4. Define the Criteria You Used to Make Your Decisions
Before you begin the debate, discuss and agree on what will make the best outcome. Decide what your boundaries and priorities are for a final solution. Do you have a budget or time limit? Is quality more important than quantity? What tradeoffs are you willing to make? Determine these factors before you start.
Then, record the information in your journal and discuss how you’ve evaluated your options based on those factors. Later, when you review your journal, this will help you see if you missed important criteria or if you misjudged the ability to meet them.
5. Capture the Data You Had and Where You Got It
Many decisions are based on the data collected and analyzed. The challenge is that good data can be hard to come by and difficult to assess in the heat of the moment. By recording the available data and the conclusions and decisions you made from it, you capture the context at the time.
Too often I see teams look back on a decision but use their current informational context to evaluate it. This skews the evaluation and can lead a team to miss key insights. You need to assess the decision you made within the context of the information you had at the time, not the information you have now.
6. Record Your Assumptions and Certainty Levels
Many times decisions go south because the team made assumptions about what was or was not true, likely, or possible. However, if you don’t capture those assumptions, you won’t be able to compare them to real outcomes and learn what you can safely assume going forward.
While you can’t always capture all of this data, choosing a few key decisions to document your process, thinking, and data will be extremely helpful in reviewing your outcomes and evaluating your effectiveness. Teams that get this right will dramatically accelerate their learning and their results.

> [Data provided]:
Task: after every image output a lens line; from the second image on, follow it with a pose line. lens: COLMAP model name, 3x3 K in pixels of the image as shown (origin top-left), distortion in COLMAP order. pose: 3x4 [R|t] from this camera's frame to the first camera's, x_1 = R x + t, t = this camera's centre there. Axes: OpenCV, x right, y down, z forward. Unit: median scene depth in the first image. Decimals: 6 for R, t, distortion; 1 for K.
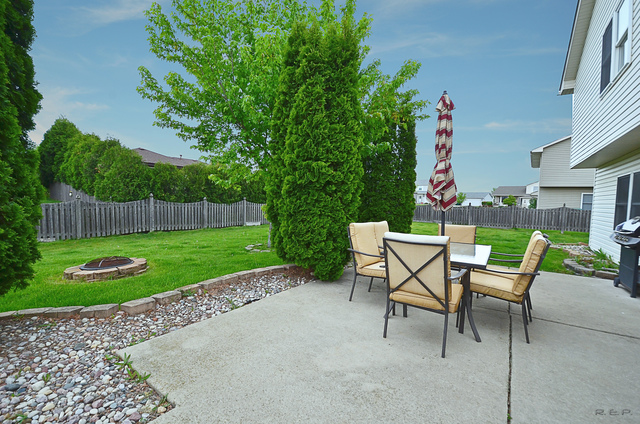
lens RADIAL K [[278.3, 0, 318.0], [0, 278.3, 213.6], [0, 0, 1]] dist [0.019272, -0.021007]
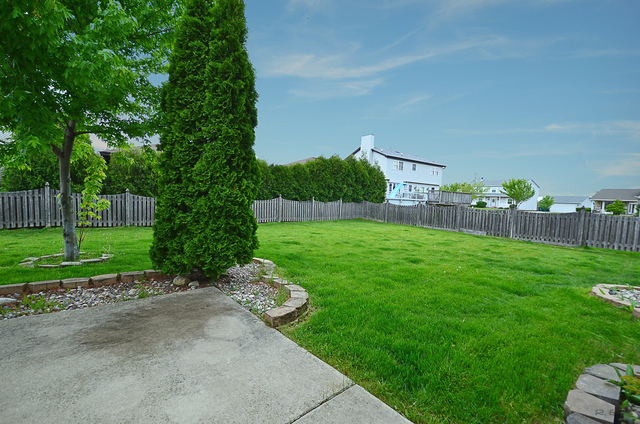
lens RADIAL K [[278.3, 0, 318.0], [0, 278.3, 213.6], [0, 0, 1]] dist [0.019272, -0.021007]
pose [[0.971521, 0.030533, -0.234978, 0.345360], [-0.032008, 0.999485, -0.002463, -0.000784], [0.234782, 0.009914, 0.971997, 0.323537]]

> [Actions to take]:
a. List the numbered section headings that appear in the excerpt on recording decisions.
b. Revise the part of the excerpt on recording decisions that begins at "5. Capture the" and stops after "you have now.", putting "rush of the moment" in place of "heat of the moment".
Work only from the excerpt on recording decisions.

> [Written answers]:
a.
4. Define the Criteria You Used to Make Your Decisions
5. Capture the Data You Had and Where You Got It
6. Record Your Assumptions and Certainty Levels

b.
5. Capture the Data You Had and Where You Got It
Many decisions are based on the data collected and analyzed. The challenge is that good data can be hard to come by and difficult to assess in the rush of the moment. By recording the available data and the conclusions and decisions you made from it, you capture the context at the time.
Too often I see teams look back on a decision but use their current informational context to evaluate it. This skews the evaluation and can lead a team to miss key insights. You need to assess the decision you made within the context of the information you had at the time, not the information you have now.